New Holden Colorado 2021 detailed: What was coming next for the lion brand’s Ford Ranger rival

On December 10, 2019, otherwise known as the day it announced the retirement of the storied Commodore and Astra nameplates, Holden revealed a “significant MY21 upgrade” was on the way for its most important model, the Colorado ute, in the Spring of 2020.

Fast forward to February 17, 2020, and General Motors (GM) confirmed Holden would cease to exist in Australia and New Zealand by 2021, with the Thai plant responsible for building right-hand-drive examples of the Colorado sold to Great Wall Motors.

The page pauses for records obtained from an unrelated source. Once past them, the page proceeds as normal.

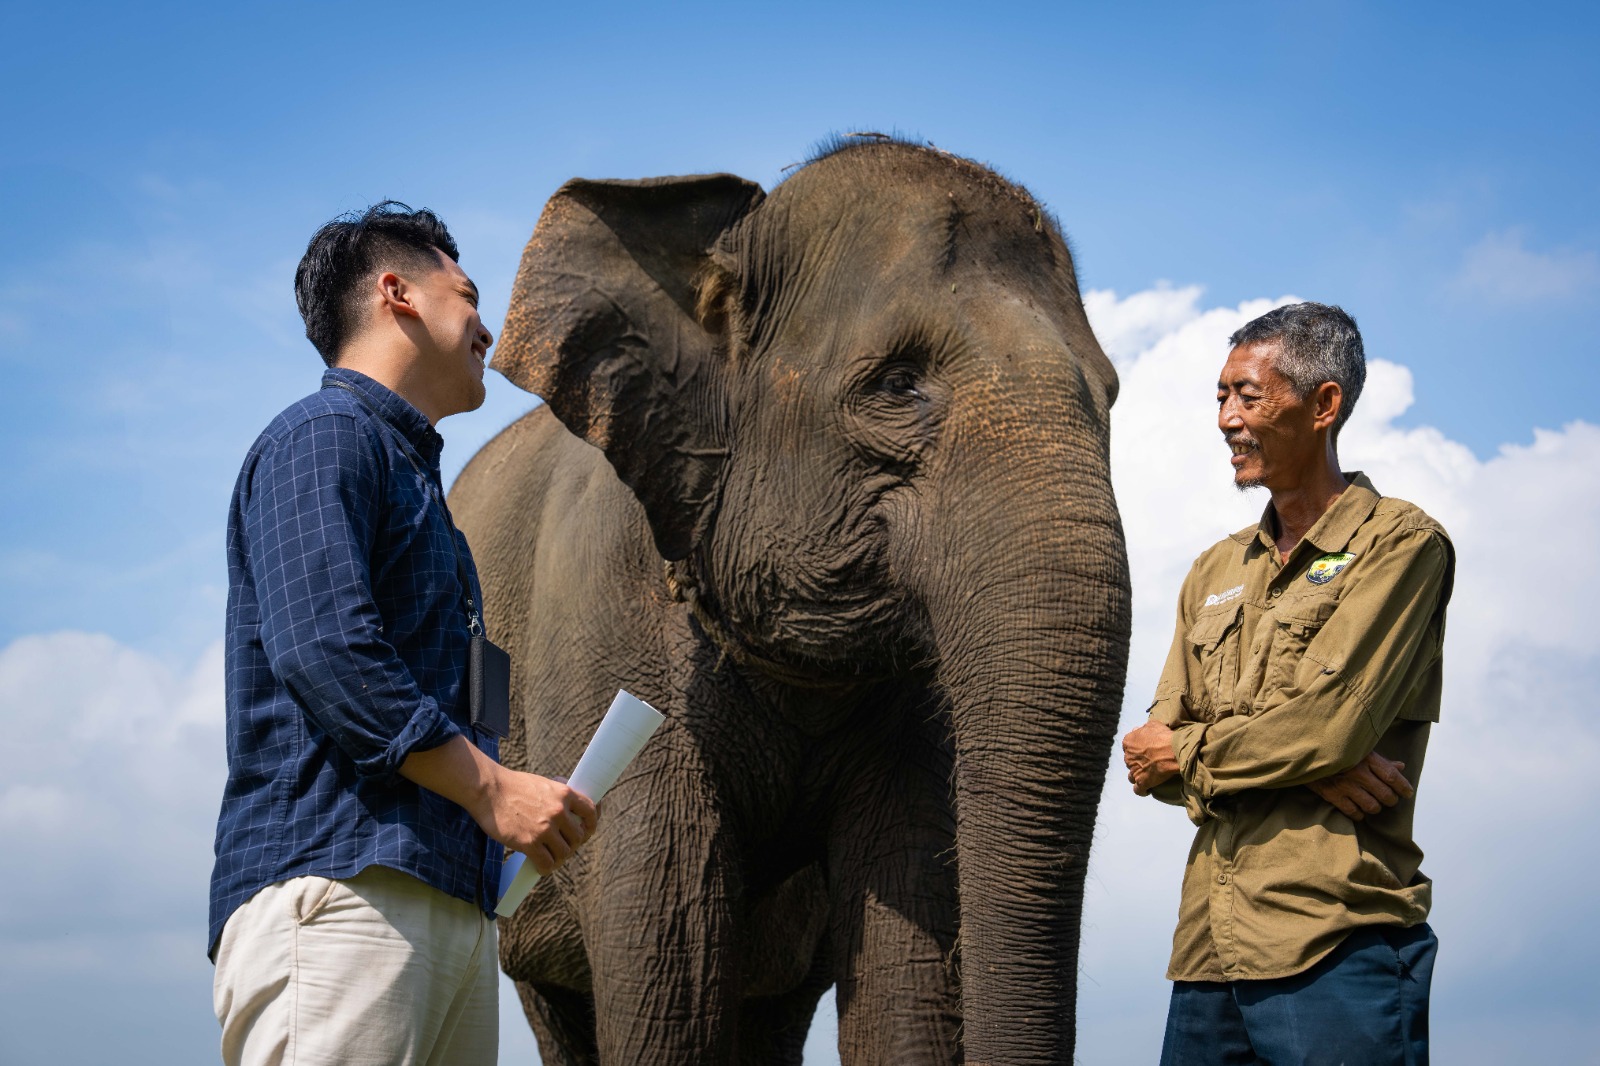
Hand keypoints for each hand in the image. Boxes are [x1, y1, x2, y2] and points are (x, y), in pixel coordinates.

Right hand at [479, 768, 599, 874]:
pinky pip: (546, 863)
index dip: (591, 824)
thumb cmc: (512, 786)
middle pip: (578, 837)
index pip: (590, 811)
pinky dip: (545, 868)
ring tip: (550, 858)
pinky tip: (540, 867)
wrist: (488, 790)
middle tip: (561, 847)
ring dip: (558, 858)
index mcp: (564, 793)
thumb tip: (569, 808)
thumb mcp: (542, 784)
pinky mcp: (529, 842)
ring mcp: (544, 828)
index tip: (586, 831)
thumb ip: (557, 797)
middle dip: (572, 844)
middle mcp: (558, 811)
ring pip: (564, 853)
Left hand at [1122, 720, 1179, 795]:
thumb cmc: (1163, 736)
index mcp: (1128, 742)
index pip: (1128, 747)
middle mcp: (1128, 757)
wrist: (1173, 751)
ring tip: (1147, 776)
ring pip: (1131, 776)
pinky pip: (1138, 790)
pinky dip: (1142, 790)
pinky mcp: (1141, 782)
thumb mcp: (1153, 725)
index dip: (1136, 749)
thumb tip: (1139, 730)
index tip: (1144, 751)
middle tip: (1149, 763)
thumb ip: (1143, 729)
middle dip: (1137, 763)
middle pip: (1130, 761)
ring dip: (1137, 776)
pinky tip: (1147, 789)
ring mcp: (1134, 770)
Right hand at [1307, 752, 1412, 820]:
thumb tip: (1401, 767)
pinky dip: (1359, 814)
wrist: (1305, 751)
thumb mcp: (1360, 749)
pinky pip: (1353, 812)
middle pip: (1385, 794)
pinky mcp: (1332, 795)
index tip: (1408, 793)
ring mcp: (1344, 785)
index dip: (1404, 788)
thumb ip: (1380, 760)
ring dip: (1375, 807)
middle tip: (1389, 799)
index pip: (1392, 777)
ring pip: (1371, 806)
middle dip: (1391, 800)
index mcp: (1367, 758)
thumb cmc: (1337, 749)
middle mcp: (1358, 772)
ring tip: (1373, 804)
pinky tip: (1359, 810)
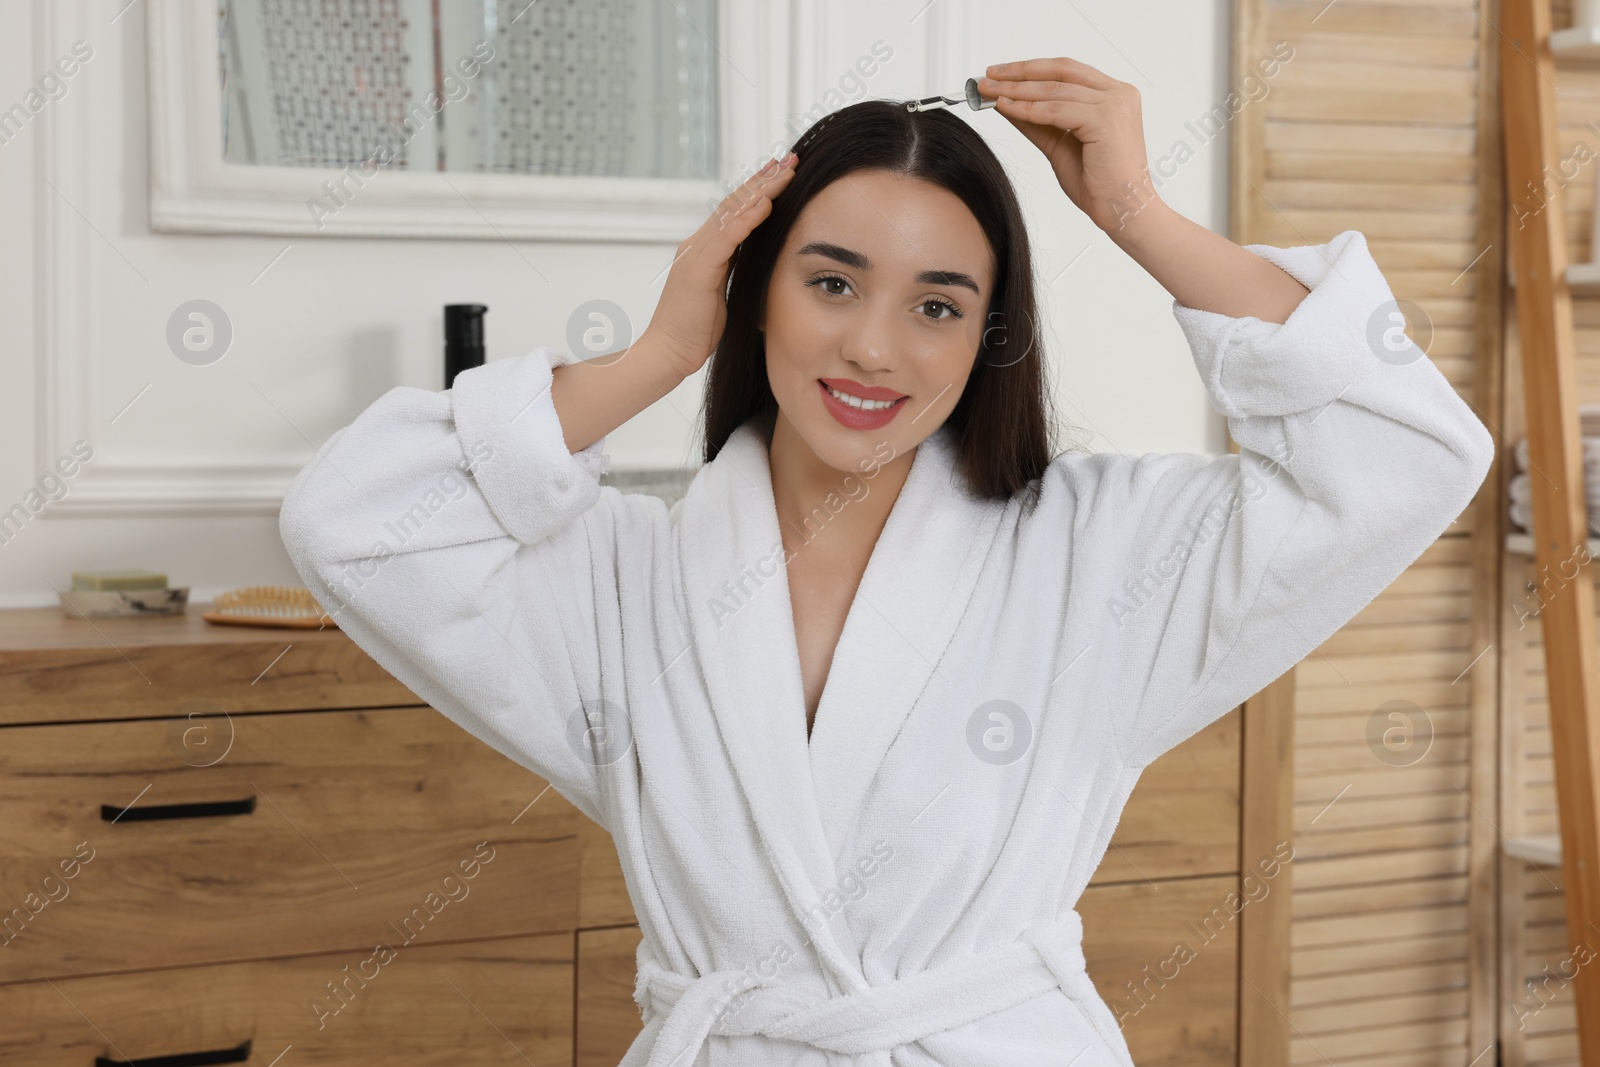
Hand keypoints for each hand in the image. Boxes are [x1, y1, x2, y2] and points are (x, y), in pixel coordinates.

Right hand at [643, 152, 798, 376]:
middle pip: (734, 203)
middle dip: (763, 179)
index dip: (758, 191)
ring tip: (785, 171)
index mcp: (703, 251)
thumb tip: (753, 260)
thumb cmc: (694, 331)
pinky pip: (727, 237)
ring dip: (761, 190)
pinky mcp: (699, 270)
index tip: (782, 174)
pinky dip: (748, 218)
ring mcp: (696, 255)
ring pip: (732, 212)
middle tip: (789, 158)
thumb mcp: (720, 294)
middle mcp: (697, 245)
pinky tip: (767, 203)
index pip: (734, 212)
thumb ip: (732, 272)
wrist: (667, 353)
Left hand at [977, 58, 1161, 235]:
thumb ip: (1037, 121)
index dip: (1030, 69)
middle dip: (1018, 73)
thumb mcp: (1059, 145)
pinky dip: (1027, 109)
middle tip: (987, 77)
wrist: (1122, 210)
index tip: (1000, 73)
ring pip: (1055, 89)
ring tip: (989, 92)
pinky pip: (1056, 110)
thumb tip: (1006, 103)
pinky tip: (1006, 108)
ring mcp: (1114, 103)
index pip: (1066, 71)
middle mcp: (1118, 93)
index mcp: (1113, 94)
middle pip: (1060, 72)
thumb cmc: (1099, 183)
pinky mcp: (1105, 119)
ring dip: (1017, 90)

As a result, the launch of the Colorado facelift was cancelled, but that move didn’t mean it would be abandoned in left-hand-drive markets. In fact, today marked the reveal of the new Chevrolet S10, which is built in Brazil.

If the S10 looks familiar, it’s because it’s the Colorado but with different badging. But, of course, this S10 is a little different to the last version of the Colorado sold in the Antipodes, because it’s the new facelift.

Yep, this is the “significant MY21 upgrade” we were supposed to get, and as it turns out, there was quite a bit to look forward to on the style, technology and safety fronts.

As expected, the S10 facelift’s headline act is the addition of camera-based autonomous emergency braking with pedestrian detection, which is active from 8km/h to 80km/h.

The S10 facelift’s MyLink multimedia system now supports wireless Apple CarPlay and Android Auto, and comes with a 4G WiFi hotspot that enables over-the-air vehicle updates and smartphone connectivity.

Visually, the S10 facelift falls into line with Chevrolet’s current global ute design language, with two redesigned front fascias available. Both feature new grilles and bumpers.

Even the S10 facelift’s familiar Duramax 2.8-litre four-cylinder diesel engine gets a new turbocharger and ECU tune, although its outputs are unchanged, at 147kW of power and 500Nm of torque for variants with the six-speed torque-converter automatic transmission.

That said, acceleration has improved, with the ute now able to sprint from a standstill to 100km/h in 10.1 seconds, which is a 0.2s improvement. Despite the performance gains, fuel consumption has been reduced by three to 10 per cent, depending on the variant.

Needless to say, the Colorado was about to get a lot more competitive, but we’ll never know if it was going to able to overcome the Ford Ranger’s dominance.